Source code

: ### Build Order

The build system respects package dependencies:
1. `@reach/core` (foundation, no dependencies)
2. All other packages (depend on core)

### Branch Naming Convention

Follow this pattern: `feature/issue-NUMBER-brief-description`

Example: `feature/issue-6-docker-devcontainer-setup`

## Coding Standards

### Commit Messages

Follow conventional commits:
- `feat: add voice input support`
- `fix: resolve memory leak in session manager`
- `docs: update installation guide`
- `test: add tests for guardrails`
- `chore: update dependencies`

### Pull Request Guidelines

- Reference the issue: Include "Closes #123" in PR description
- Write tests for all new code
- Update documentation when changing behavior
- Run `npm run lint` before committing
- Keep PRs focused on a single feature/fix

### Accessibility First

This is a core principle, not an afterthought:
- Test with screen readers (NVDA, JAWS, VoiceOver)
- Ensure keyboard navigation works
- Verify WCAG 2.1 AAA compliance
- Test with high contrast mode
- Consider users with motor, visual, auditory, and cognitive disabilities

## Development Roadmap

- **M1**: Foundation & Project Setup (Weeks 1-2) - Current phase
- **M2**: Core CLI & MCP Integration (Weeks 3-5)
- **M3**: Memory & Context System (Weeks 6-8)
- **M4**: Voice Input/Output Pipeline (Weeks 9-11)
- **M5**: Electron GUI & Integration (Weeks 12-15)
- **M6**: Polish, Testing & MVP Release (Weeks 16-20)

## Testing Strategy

### PROBLEM TO WORK ON
Reproduce the listing above line for line, without altering any wording, symbol, or spacing.

### RESPONSE TO THIS TASK
Source code

: ### Build Order

The build system respects package dependencies:
1. `@reach/core` (foundation, no dependencies)
2. All other packages (depend on core)

### Branch Naming Convention

Follow this pattern: `feature/issue-NUMBER-brief-description`

Example: `feature/issue-6-docker-devcontainer-setup`

## Coding Standards

### Commit Messages

Follow conventional commits:
- `feat: add voice input support`
- `fix: resolve memory leak in session manager`
- `docs: update installation guide`
- `test: add tests for guardrails`
- `chore: update dependencies`

### Pull Request Guidelines

- Reference the issue: Include "Closes #123" in PR description
- Write tests for all new code
- Update documentation when changing behavior
- Run `npm run lint` before committing
- Keep PRs focused on a single feature/fix

### Accessibility First

This is a core principle, not an afterthought:
- Test with screen readers (NVDA, JAWS, VoiceOver)
- Ensure keyboard navigation works
- Verify WCAG 2.1 AAA compliance
- Test with high contrast mode
- Consider users with motor, visual, auditory, and cognitive disabilities

## Development Roadmap

- **M1**: Foundation & Project Setup (Weeks 1-2) - Current phase
- **M2**: Core CLI & MCP Integration (Weeks 3-5)
- **M3**: Memory & Context System (Weeks 6-8)
- **M4**: Voice Input/Output Pipeline (Weeks 9-11)
- **M5**: Electron GUI & Integration (Weeks 12-15)
- **M6**: Polish, Testing & MVP Release (Weeks 16-20)

## Testing Strategy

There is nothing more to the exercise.